How to Use Test Step

  • Select any component in your pipeline to test it independently.

  • Configure test inputs to simulate real data the component would receive.

  • Run the test to see how the component processes the inputs.

  • Examine outputs to verify the component behaves as expected.

Benefits of Test Step
  • Isolate and debug specific components without running the entire pipeline.

  • Verify component behavior with different input configurations.

  • Quickly iterate on component settings to optimize performance.

  • Identify issues early in the pipeline development process.

Test Step Best Practices
  • Test critical components individually before connecting them in a pipeline.

  • Use realistic sample data that represents actual use cases.

  • Test edge cases and unexpected inputs to ensure robust handling.

  • Save successful test configurations for future reference.

Best Practices

Category

Best Practice

Pipeline Design

Break complex workflows into smaller, focused pipelines.

Include error handling for critical components.

Keep pipelines modular for easier maintenance.

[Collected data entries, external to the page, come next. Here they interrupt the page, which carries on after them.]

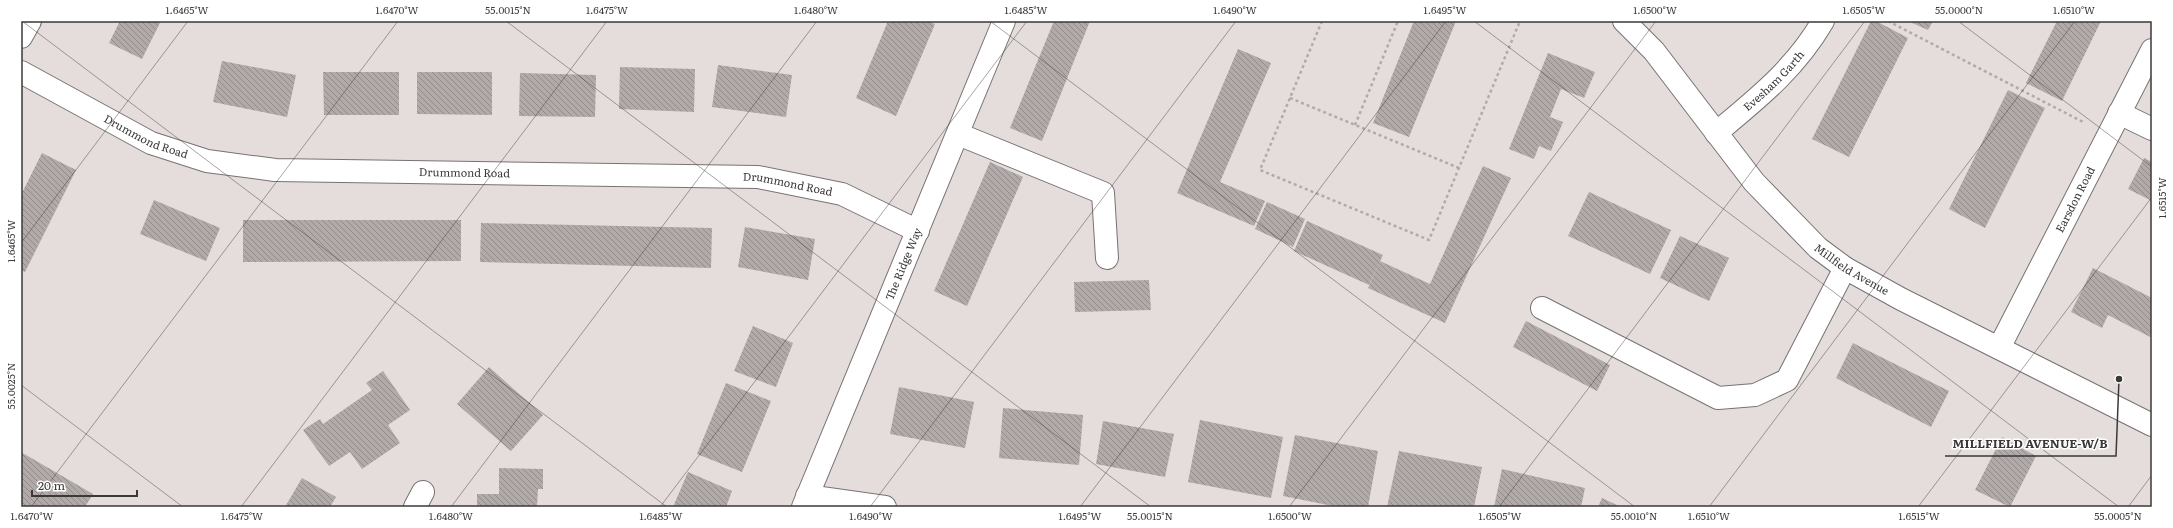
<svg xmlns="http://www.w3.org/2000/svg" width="2173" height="528" font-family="Literata,serif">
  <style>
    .building { fill: url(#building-back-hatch) }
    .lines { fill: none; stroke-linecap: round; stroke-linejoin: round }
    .minor-casing { stroke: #797272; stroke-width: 24 }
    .path { stroke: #b0aaa9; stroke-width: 2.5; stroke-dasharray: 3 3; stroke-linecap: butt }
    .minor { stroke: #fff; stroke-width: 22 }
    .ticks { fill: none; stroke: #3b3838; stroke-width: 1; stroke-opacity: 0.45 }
    .labels { text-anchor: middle; stroke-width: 3; stroke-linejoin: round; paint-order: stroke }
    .street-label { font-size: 11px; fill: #3b3838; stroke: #fff }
    .leader { fill: none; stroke: #3b3838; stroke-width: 1.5 }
    .callout-dot { fill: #3b3838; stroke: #fff; stroke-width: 1.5 }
    .callout-label { font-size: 12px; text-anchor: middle; font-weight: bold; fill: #3b3838; stroke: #fff; stroke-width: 3; stroke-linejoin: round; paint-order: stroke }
    .neatline { fill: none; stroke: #3b3838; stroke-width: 1.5 }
    .ticks-label { font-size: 10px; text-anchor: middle; fill: #3b3838 }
  </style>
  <defs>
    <pattern id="building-back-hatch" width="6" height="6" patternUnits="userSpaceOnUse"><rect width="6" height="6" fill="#b1aaa9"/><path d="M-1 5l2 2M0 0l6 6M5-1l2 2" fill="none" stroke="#918b8b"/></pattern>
  </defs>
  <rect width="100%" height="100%" fill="#e4dddc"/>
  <!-- building -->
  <g class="building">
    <path d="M 120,21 L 161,21 L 142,59 L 109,43 Z"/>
    <path d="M 888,21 L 928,21 L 935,24 L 896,116 L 856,98 Z"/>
    <path d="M 1054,21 L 1090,21 L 1042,141 L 1010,128 Z"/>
    <path d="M 1414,21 L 1456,21 L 1409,137 L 1373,123 Z"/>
    <path d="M 1871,21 L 1876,21 L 1908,38 L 1849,157 L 1812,139 Z"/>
    <path d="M 1908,21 L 1933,21 L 1928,30 Z"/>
    <path d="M 2057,21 L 2101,21 L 2062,101 L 2026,83 Z"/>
    <path d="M 1238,49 L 1271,63 L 1220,182 L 1265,201 L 1254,226 L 1177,193 Z"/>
    <path d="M 1548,53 L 1595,72 L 1584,98 L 1561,89 L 1550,117 L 1563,122 L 1551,151 L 1539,146 L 1534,159 L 1509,149 Z"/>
    <path d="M 222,61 L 296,75 L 287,117 L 213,102 Z"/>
    <path d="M 718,65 L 792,75 L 786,117 L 712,107 Z"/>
    <path d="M 620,67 L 695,69 L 694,112 L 619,109 Z"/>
    <path d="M 323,72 L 399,72 L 399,115 L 324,115 Z"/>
    <path d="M 417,72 L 492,72 L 492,115 L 417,114 Z"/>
    <path d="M 520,73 L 596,75 L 595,117 L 519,116 Z"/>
    <path d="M 2008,90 L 2045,108 L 1985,228 L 1949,209 Z"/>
    <path d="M 42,153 L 76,170 L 25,272 L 21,270 L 21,195 Z"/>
    <path d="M 2144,158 L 2152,162 L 2152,201 L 2128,189 Z"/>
    <path d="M 990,162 L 1023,177 L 967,306 L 934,291 Z"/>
    <path d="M 1483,166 L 1511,178 L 1445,323 L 1368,288 L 1380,261 L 1430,284 Z"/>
    <path d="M 1589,192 L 1671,230 L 1650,274 L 1568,236 Z"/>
    <path d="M 154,200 L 220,228 L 206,261 L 140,234 Z"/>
    <path d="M 1267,202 L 1305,219 L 1293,247 L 1255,229 Z"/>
    <path d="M 243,220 L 461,220 L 461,261 L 243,262 Z"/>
    <path d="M 1307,221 L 1383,255 L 1369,285 L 1294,251 Z"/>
    <path d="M 481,223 L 712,228 L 711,268 L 480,262 Z"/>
    <path d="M 745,227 L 815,239 L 808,280 L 738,267 Z"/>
    <path d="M 1680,236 L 1729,258 L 1709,301 L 1660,278 Z"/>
    <path d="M 2093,268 L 2152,298 L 2152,338 L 2108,315 L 2102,328 L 2071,312 Z"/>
    <path d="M 1149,280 L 1151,310 L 1075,312 L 1074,282 Z"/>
    <path d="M 1526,321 L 1610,365 L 1597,391 L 1513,347 Z"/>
    <path d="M 753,326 L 793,343 L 776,387 L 734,371 Z"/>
    <path d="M 1853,343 L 1949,391 L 1931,427 L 1836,378 Z"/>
    <path d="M 489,367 L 543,415 L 511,451 L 457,404 Z"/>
    <path d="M 383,371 L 410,410 L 388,425 L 400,443 L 362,469 L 350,452 L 329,466 L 303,430 L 320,419 L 323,424 L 372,390 L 366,383 Z"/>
    <path d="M 726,383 L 771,401 L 742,472 L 697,454 Z"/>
    <path d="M 899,387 L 974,402 L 965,448 L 890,434 Z"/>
    <path d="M 1003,408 L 1083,415 L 1079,465 L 999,458 Z"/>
    <path d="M 1200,420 L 1283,437 L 1271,498 L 1188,482 Z"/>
    <path d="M 1103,421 L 1174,434 L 1165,477 L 1096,464 Z"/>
    <path d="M 1295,435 L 1378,451 L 1368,507 L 1338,507 L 1283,496 Z"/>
    <path d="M 2002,437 L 2036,456 L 2010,507 L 1975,490 Z"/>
    <path d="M 1399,451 L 1482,467 L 1474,507 L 1387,507 Z"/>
    <path d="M 21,452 L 93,494 L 85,507 L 21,506 Z"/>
    <path d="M 499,468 L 543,469 L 543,489 L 538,489 L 537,507 L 477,507 L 477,494 L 499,494 Z"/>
    <path d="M 1502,469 L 1585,488 L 1581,507 L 1494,507 Z"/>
    <path d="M 688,472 L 732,491 L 726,507 L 673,507 Z"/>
    <path d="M 302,478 L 336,497 L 330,507 L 285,507 Z"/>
    <path d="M 1602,498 L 1621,507 L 1598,507 Z"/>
  </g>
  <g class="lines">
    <!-- minor casing -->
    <g class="minor-casing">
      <g id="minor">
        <path id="s1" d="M 1624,21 L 1654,51 L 1754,182 L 1818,248 L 1845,268 L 1901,299 L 2152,425"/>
        <path d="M 21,37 L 30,21"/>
        <path id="s2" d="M 21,72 L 151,143 L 207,161 L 275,170 L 758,177 L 842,194 L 918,231"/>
        <path d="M 2119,113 L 2152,129"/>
        <path id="s3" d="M 1716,133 C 1758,98 1795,69 1823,21"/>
        <path d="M 958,134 L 1103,193 L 1107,258"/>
        <path d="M 1542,308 L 1718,398 L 1755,395 L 1787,380 L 1845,268"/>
        <path id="s4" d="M 1999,348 L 2152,50"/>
        <path d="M 807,496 L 885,507"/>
        <path d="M 415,507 L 423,492"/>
        <path id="s5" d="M 803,507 L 1004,21"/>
      </g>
    </g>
    <!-- path -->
    <g class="path">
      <path d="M 1322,21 L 1260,170 L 1429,240 L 1520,21"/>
      <path d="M 1888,21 L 2083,122"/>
      <path d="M 1290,98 L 1459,168"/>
      <path d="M 1355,125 L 1398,21"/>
    </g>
    <!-- minor -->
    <use href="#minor" class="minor"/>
  </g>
  <!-- ticks -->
  <path class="ticks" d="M 22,21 L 667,507M 506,21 L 1151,507M 990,21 L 1635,507M 1474,21 L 2119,507M 1958,21 L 2152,167M 21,243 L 188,21M 21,385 L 183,507M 31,507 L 398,21M 241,507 L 607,21M 451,507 L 817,21M 660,507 L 1027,21M 870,507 L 1236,21M 1080,507 L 1446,21M 1289,507 L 1656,21M 1499,507 L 1865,21M 1709,507 L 2075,21M 1918,507 L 2152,197M 2128,507 L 2152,475"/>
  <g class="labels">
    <!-- street labels -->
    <g class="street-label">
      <text dy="4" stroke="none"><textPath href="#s3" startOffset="78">Evesham Garth</textPath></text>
      <text dy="4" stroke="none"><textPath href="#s2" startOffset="141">Drummond Road</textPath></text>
      <text dy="4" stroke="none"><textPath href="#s2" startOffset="465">Drummond Road</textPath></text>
      <text dy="4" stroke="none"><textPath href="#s2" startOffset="789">Drummond Road</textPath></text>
      <text dy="4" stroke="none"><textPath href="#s4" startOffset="167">Earsdon Road</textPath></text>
      <text dy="4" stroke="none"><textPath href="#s5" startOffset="263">The Ridge Way</textPath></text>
      <text dy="4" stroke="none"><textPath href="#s1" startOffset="339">Millfield Avenue</textPath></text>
    </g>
  </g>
  <!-- callouts -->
  <path class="leader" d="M2119 379L2116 456H1945"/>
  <circle class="callout-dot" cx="2119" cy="379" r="4"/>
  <g class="callout-label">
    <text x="2030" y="448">MILLFIELD AVENUE-W/B</text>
  </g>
  <!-- border -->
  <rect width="2173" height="528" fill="none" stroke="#ffffff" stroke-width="44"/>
  <!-- scale -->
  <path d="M32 490v6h105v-6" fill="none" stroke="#3b3838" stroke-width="2"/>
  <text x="38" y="490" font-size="12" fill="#3b3838" stroke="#ffffff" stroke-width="3" paint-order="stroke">20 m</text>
  <rect x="22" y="22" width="2129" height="484" class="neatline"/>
  <g class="ticks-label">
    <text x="187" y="14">1.6465°W</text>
    <text x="397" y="14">1.6470°W</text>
    <text x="508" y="14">55.0015°N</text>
    <text x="607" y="14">1.6475°W</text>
    <text x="816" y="14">1.6480°W</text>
    <text x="1026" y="14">1.6485°W</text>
    <text x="1235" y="14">1.6490°W</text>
    <text x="1445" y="14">1.6495°W</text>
    <text x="1655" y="14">1.6500°W</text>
    <text x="1864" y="14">1.6505°W</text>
    <text x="1959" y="14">55.0000°N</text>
    <text x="2074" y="14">1.6510°W</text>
    <text transform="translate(2162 198) rotate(-90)" y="4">1.6515°W</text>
    <text transform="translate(11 241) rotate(-90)" y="4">1.6465°W</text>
    <text transform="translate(11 386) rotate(-90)" y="4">55.0025°N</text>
    <text x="32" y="520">1.6470°W</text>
    <text x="242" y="520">1.6475°W</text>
    <text x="451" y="520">1.6480°W</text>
    <text x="661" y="520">1.6485°W</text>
    <text x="871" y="520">1.6490°W</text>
    <text x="1080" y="520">1.6495°W</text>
    <text x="1150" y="520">55.0015°N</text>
    <text x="1290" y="520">1.6500°W</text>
    <text x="1500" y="520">1.6505°W</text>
    <text x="1634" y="520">55.0010°N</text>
    <text x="1709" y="520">1.6510°W</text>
    <text x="1919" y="520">1.6515°W</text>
    <text x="2118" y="520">55.0005°N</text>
  </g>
</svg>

Add comments to document the purpose of each section.

Data Management

Use descriptive session variable names.

Validate data at key points in the pipeline.

Clean up temporary variables when no longer needed.

AI Components

Write clear, specific system prompts.

Use appropriate temperature settings for the task.

Include relevant context for better AI responses.

Performance

Minimize database calls when possible.

Batch process items when working with large datasets.

Cache results for repeated operations.

Testing

Test with sample data before deploying.

Verify each component works as expected.

Monitor pipeline performance in production.

Troubleshooting

Issue

Possible Cause

Solution

Component fails to execute

Missing or incorrect input values

Check input mappings and verify data is in the expected format.

Pipeline stops unexpectedly

Error in a component without error handling

Add error handling paths and check component logs.

Database components not retrieving data

Incorrect collection ID or query parameters

Verify database connection details and query format.

LLM components returning unexpected results

System prompt or context issues

Refine system prompts and check context relevance.

Session variables not available

Output mapping not configured correctly

Verify that outputs are mapped to session variables.

Performance issues with large datasets

Inefficient processing or resource limitations

Implement batch processing and optimize database queries.

Limitations and Considerations

  • API Rate Limits - Be aware of any rate limits on AI model APIs used in your pipelines.

  • Model Context Windows - Consider the maximum context length of AI models when providing inputs.

  • Performance Considerations - Complex pipelines with many components may have longer execution times.

  • Data Security - Ensure sensitive data is handled appropriately throughout the pipeline.

  • Error Propagation - Errors in early components can affect downstream components.